Without fail, the first two things everyone asks when you go to Colombia is about blow and Pablo Escobar. Blow and Pablo are twin evils that make up a good portion of Colombia’s modern history. The legacy of this less-than-dynamic duo is particularly felt in the beautiful city of Medellin, which was home to the brutal drug cartel lead by the man himself. In an interestingly macabre flip of the script, Medellin has taken the man who terrorized the city is a significant source of tourist interest, and thus Medellin has created an industry cocaine themed city tours.
Prior to my going to Colombia I had read about this dark tourist phenomena and my attention was definitely caught. I contacted the good people at Medellin City Tours and they were cool enough to set me up with tour guide Carlos Palau to walk me through the seedier side of Medellin.
To put it mildly, Escobar was the King of Medellin. At his height of power he was bringing in about six million dollars a day in drug money. Take that in for a second – SIX MILLION GOD DAMN DOLLARS A DAY. He used that money to build homes, schools, churches, hospitals, oh, and kill cops. Like five to ten police officers a day. It is estimated that by the time he died in 1993 he had paid for the murder of at least 635 police officers. Carlos, my guide, was a member of the Medellin police force during this time and his stories were chilling, the enemy was everywhere and going to work was a death sentence.
The first stop on our Tour de Blow was to the infamous Monaco Building which was the home of the Escobar family. From the outside, the Monaco Building appears to be a crumbling bunker with a single police officer guarding the entrance. Now, access to this building is forbidden but thanks to some fancy talking, we were able to get into the compound. In addition to being the home of the Escobar’s, it was also the location of the drug lord’s crazy-ass basement torture chamber, and let me tell you, it is creepy as shit.

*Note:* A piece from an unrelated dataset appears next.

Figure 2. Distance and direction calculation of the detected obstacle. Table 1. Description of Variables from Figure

Tiny rooms with tile floors and heavy doors, a large Jacuzzi-sized tub for dealing with the remains of said offenders, and sturdy gated entryways. It is silent, cold, and pure nightmare food. It was here that the kingpin would do his deeds, wash his hands, and take the elevator upstairs to the sprawling airy building to join his wife, mother, and children.

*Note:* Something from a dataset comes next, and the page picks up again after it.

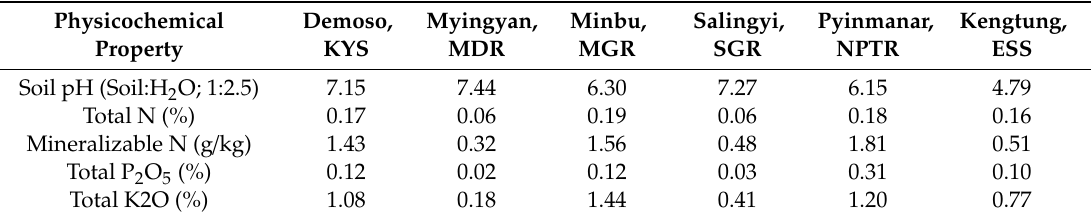
Table 2. Physicochemical properties of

The rooms are now a wreck- blinds twist in open windows, glass glitters evilly on the floor, and large holes are ripped in the ceiling from where money was hidden. At the risk of sounding hippy dippy, there is an immense weight to that building- it raises the hair on your arms and makes you look over your shoulders.
Thoroughly creeped out, we hopped in the car and zipped Cemetario Jardins Montesacro, the home of Escobar’s corporal remains. The gravesite is tended by an elderly man who Carlos explained was given a home by Pablo and is now paid by the Escobar family to stand watch over their headstones. What is interesting to note is that the tourists make up one part of the visitors to the grave. The other portion is drug lords from other Latin American countries who go to pay their respects to the big boss. How can you tell? The flower arrangements on the grave bear flags from the home countries of visiting drug lords.

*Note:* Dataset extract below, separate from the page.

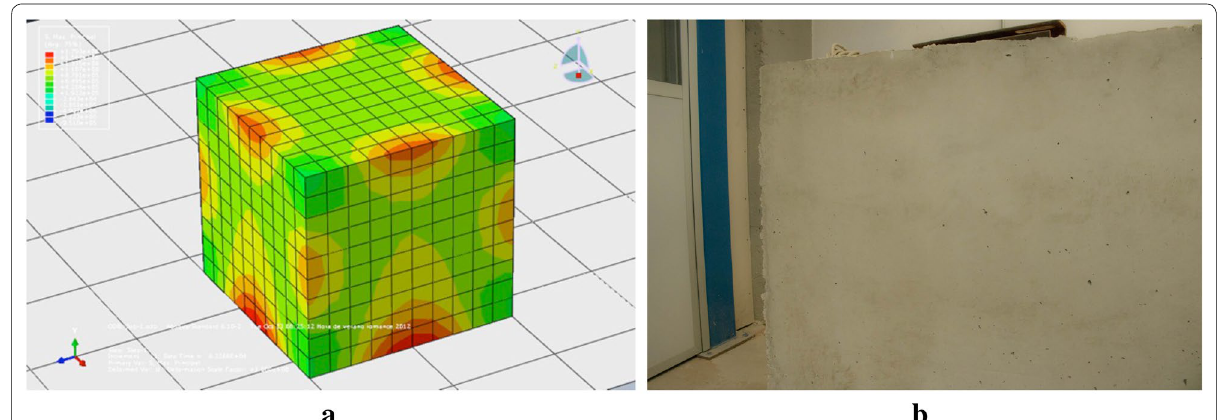
Fig. 12 a Maximum principal stress distribution (MPa) within the concrete cube 12 h after the casting; and b state of the cube 28 days after the curing process with no evidences of early age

I stood on his grave eating a popsicle and puzzled at the powerful draw that he still had, after all, monsters have always appealed to our darker nature… I asked Carlos how he felt about these tours and if he saw them as further glorification such a violent character. He responded by saying that he personally felt that they were important, that people needed to be aware what dangerous power is possible, and that for him personally, the tours provided a way for him to talk about his experiences without having to burden his family with such heavy memories. We stood next to each other and watched the tiny flags adorning the drug lord bouquets flutter in the breeze.
At the end of the tour, Carlos dropped me off in the El Poblado neighborhood, my mind was swimming. But I had one last question: are the Escobar’s out of the cocaine game? Carlos threw his head back and laughed, and that was answer enough for me.